1. A system for determining a solution, comprising:
a plurality of nodes operationally associated with one another, each of the plurality of nodes, comprising:
a data repository configured to store information and experiences of a corresponding node;
a processing subsystem operationally coupled to the data repository, and configured to:
generate a target query, receive a target query from one or more nodes in the plurality of nodes, or both;
select one or more target query relevant nodes from the plurality of nodes based upon the target query;
extract target query relevant information and target query relevant experiences from a corresponding data repository;
exchange the target query relevant information and the target query relevant experiences with the one or more target query relevant nodes; and
collectively determine a solution to the target query based upon the exchanged target query relevant information and the target query relevant experiences.

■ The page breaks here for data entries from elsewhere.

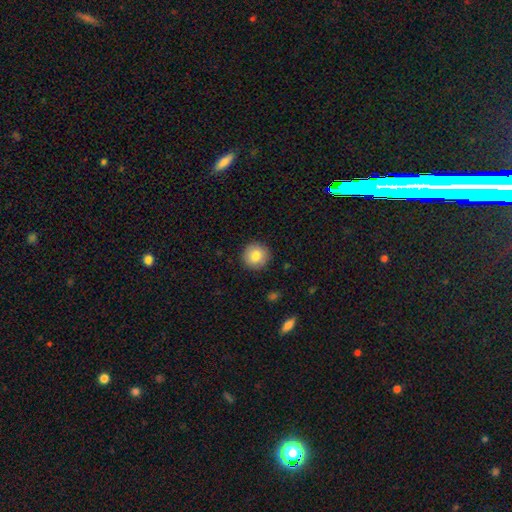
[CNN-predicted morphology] smooth-or-featured: smooth: 83% | featured or disk: 9% | star or artifact: 8%
  how-rounded: round: 95% | in between: 4% | cigar-shaped: 1%
  merging: none: 91% | minor disturbance: 6% | major disturbance: 2% | merger: 1%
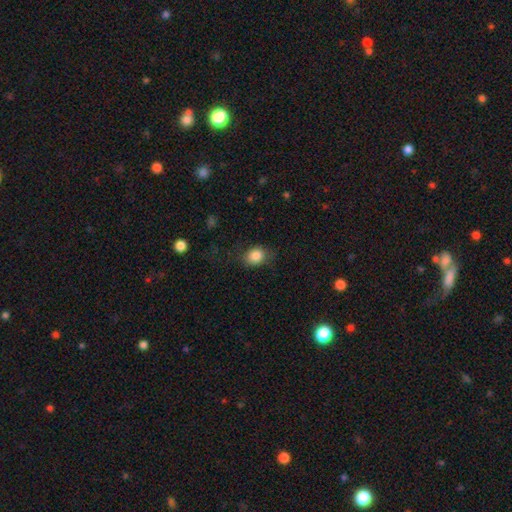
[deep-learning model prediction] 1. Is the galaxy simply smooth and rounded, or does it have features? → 85% smooth, 9% star or artifact, 6% featured or disk.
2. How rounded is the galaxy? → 50% in between, 49% round, 1% cigar-shaped.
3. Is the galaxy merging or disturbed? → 73% none, 19% minor disturbance, 7% major disturbance, 1% merger.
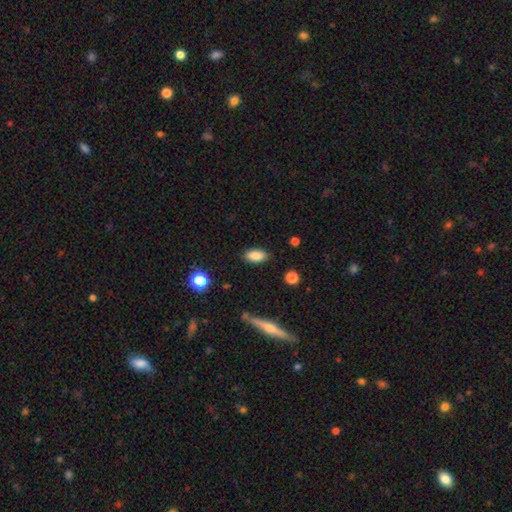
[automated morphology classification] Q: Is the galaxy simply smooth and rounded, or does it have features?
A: smooth — 85%.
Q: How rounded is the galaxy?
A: in between — 90%.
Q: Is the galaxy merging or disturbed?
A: none — 87%.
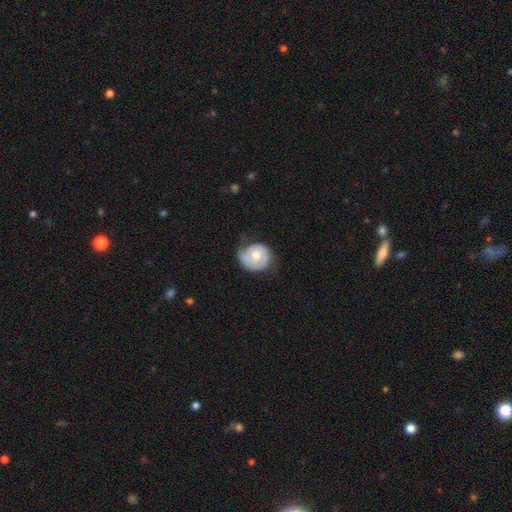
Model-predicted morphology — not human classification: Smooth or featured: smooth — 47% (tied with featured or disk — 47%)
Merging: none — 48% (minor disturbance — 34%)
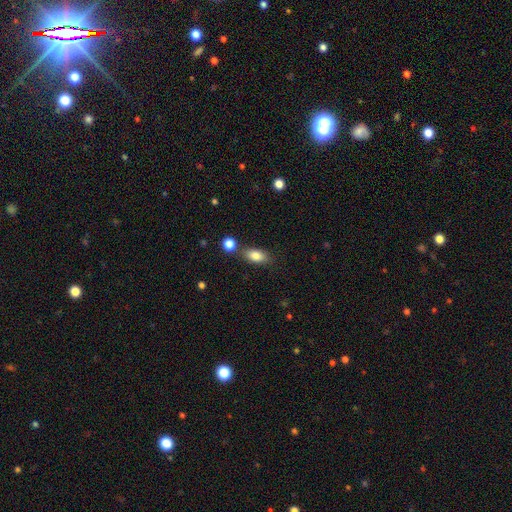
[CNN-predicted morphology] type=smooth (82%); roundness=in between (85%); merging=none (72%).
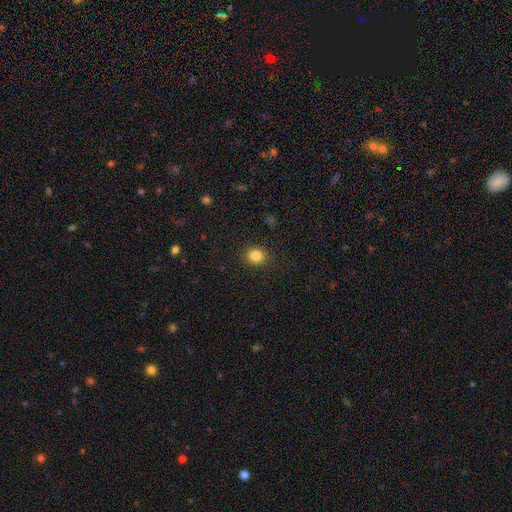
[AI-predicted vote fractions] Smooth or featured? smooth (84%)
How rounded? round (79%)
Merging? none (90%)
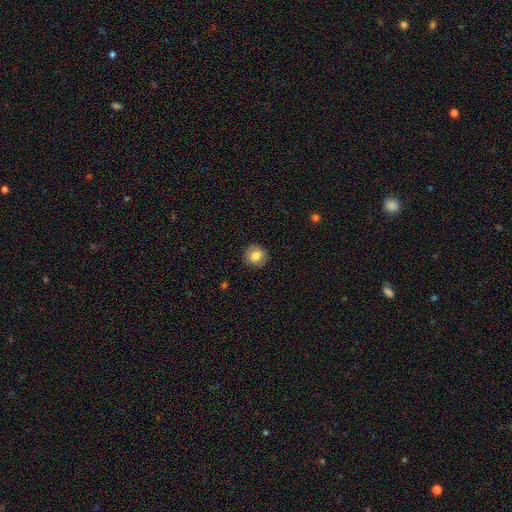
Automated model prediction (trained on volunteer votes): A smooth galaxy with no disk features (77%) that is round (83%). Merging: none (85%).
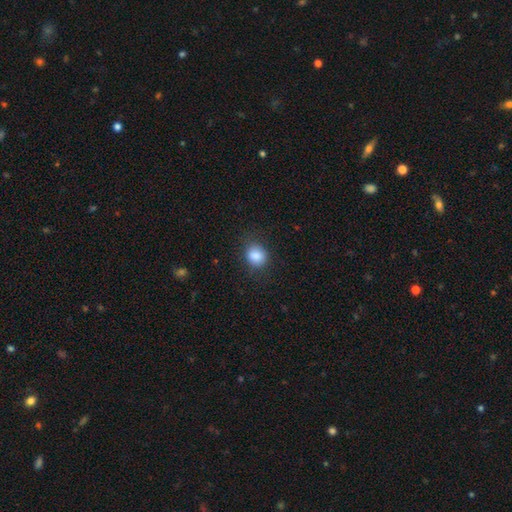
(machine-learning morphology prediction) Overall: smooth (86%). How rounded: round (68%; in between 31%). Merging: none (80%).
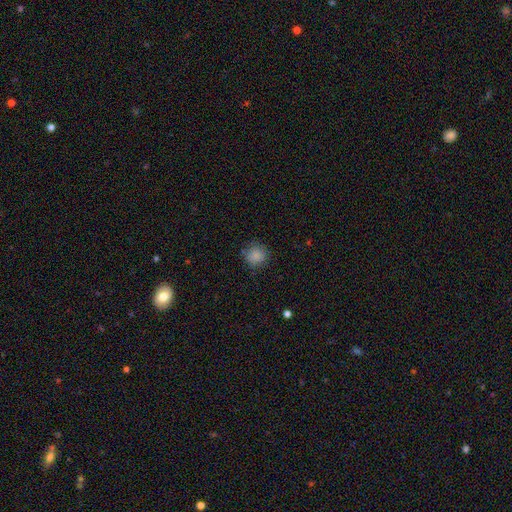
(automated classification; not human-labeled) Q: Smooth or featured?
A: smooth (85%); runner-up: star or artifact (10%)
Q: How rounded?
A: round (90%); runner-up: in between (9%)
Q: Merging?
A: none (83%); runner-up: minor disturbance (13%)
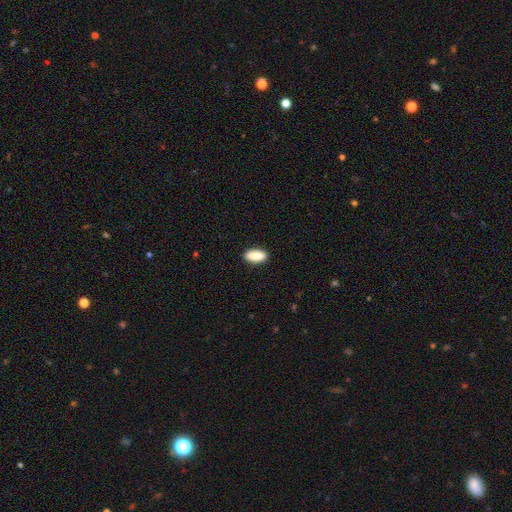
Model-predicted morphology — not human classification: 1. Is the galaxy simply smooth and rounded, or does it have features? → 89% smooth, 6% star or artifact, 5% featured or disk.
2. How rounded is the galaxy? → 87% in between, 11% cigar-shaped, 2% round.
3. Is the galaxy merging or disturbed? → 90% none, 8% minor disturbance, 2% major disturbance, 1% merger.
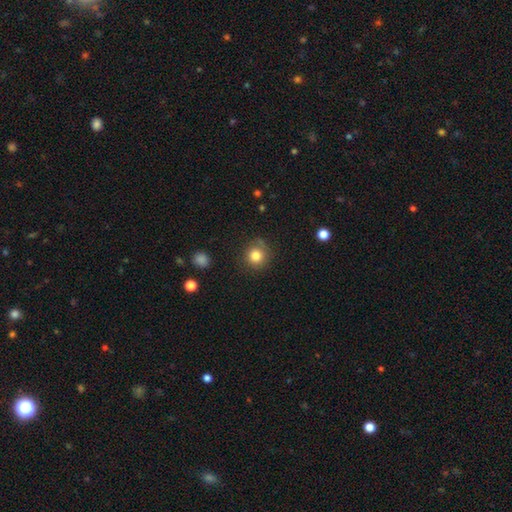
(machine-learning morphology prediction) smooth_or_featured: smooth (p=0.82) [alt: star or artifact p=0.11]
how_rounded: round (p=0.92) [alt: in between p=0.07]
merging: none (p=0.81) [alt: minor disturbance p=0.13]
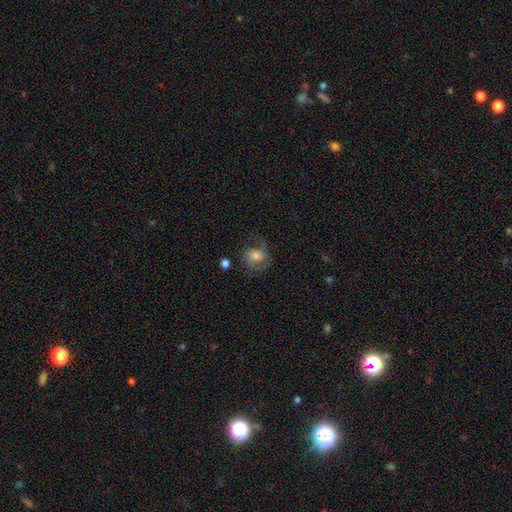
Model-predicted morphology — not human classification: This is possibly a featured or disk galaxy (50%). It is clearly not viewed edge-on (97%). Merging: possibly none (52%).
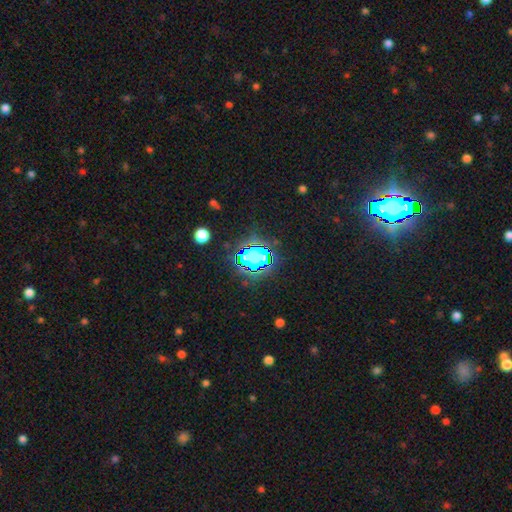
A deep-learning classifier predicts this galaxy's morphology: Overall: star or artifact (63%; smooth 25%).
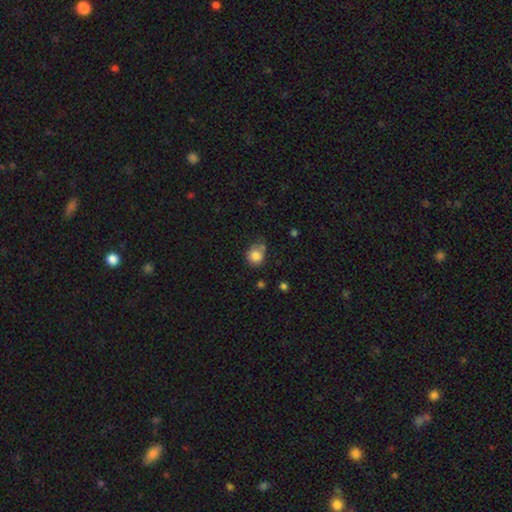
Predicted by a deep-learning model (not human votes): Overall: smooth (84%). How rounded: round (81%). Merging: none (59%; minor disturbance 25%).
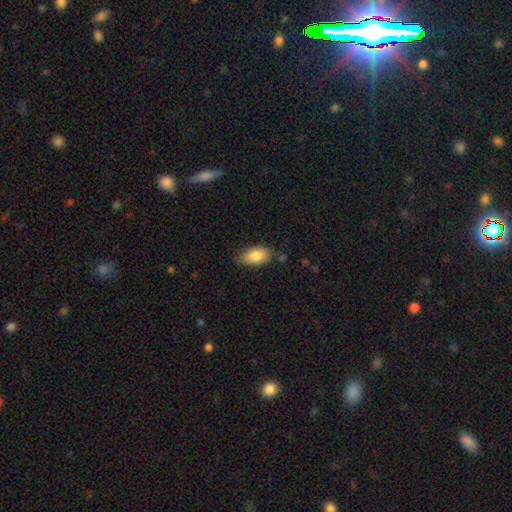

2. The system of claim 1, wherein the plurality of nodes comprises telematics devices, non-telematics devices, peer devices, non-peer devices, or combinations thereof.
3. The system of claim 1, wherein the plurality of nodes are operationally associated with one another via a network.
4. The system of claim 3, wherein the network comprises a satellite network, a local area network, a wide area network, a private network, a wired network, a wireless network, or combinations thereof.
5. The system of claim 1, wherein the plurality of nodes are configured to communicate with the one or more target query relevant nodes via a Bluetooth, a Global System for Mobile Communications (GSM), a General Packet Radio Service method (GPRS), a Worldwide Interoperability for Microwave Access method (Wi-Max), Wi-Fi, 802.15.4 (Zigbee or similar), Internet, or combinations thereof.
6. The system of claim 1, wherein the one or more target query relevant nodes comprise peer nodes, friend nodes, nodes that are expected to have a solution or an experience related to the target query, or combinations thereof.
7. The system of claim 1, wherein the one or more target query relevant nodes are located in a desired geographical area.
8. The system of claim 1, wherein the one or more target query relevant nodes are located in a determined range.
9. The system of claim 1, wherein the system further comprises a traffic information/monitoring and prediction system, an aircraft air and ground traffic monitoring and prediction system, a stock market prediction system, a videogame, a social problem solving system, a prognostics and health maintenance system, a personal companion, or combinations thereof.
10. The system of claim 1, wherein the information stored in the data repository comprises details of the corresponding node in the plurality of nodes.
11. The system of claim 1, wherein the experiences stored in the data repository comprise successful past actions or reactions of the corresponding node in response to a past target query.
12. A method for determining a solution, comprising:
generating a target query by a node in a plurality of nodes, receiving a target query from one or more nodes in the plurality of nodes, or both;
selecting one or more target query relevant nodes from the plurality of nodes based upon the target query;
extracting target query relevant information and target query relevant experiences from a corresponding data repository;
exchanging the target query relevant information and the target query relevant experiences with the one or more target query relevant nodes; and
collectively determining a solution corresponding to the target query based upon the exchanged target query relevant information and the target query relevant experiences.
13. The method of claim 12, wherein selecting the one or more target query relevant nodes further comprises communicating the target query and information corresponding to the node to the one or more target query relevant nodes.
14. The method of claim 13, wherein extracting the target query relevant information and the target query relevant experiences further comprises receiving the target query relevant information and the target query relevant experiences communicated to the node by the one or more target query relevant nodes.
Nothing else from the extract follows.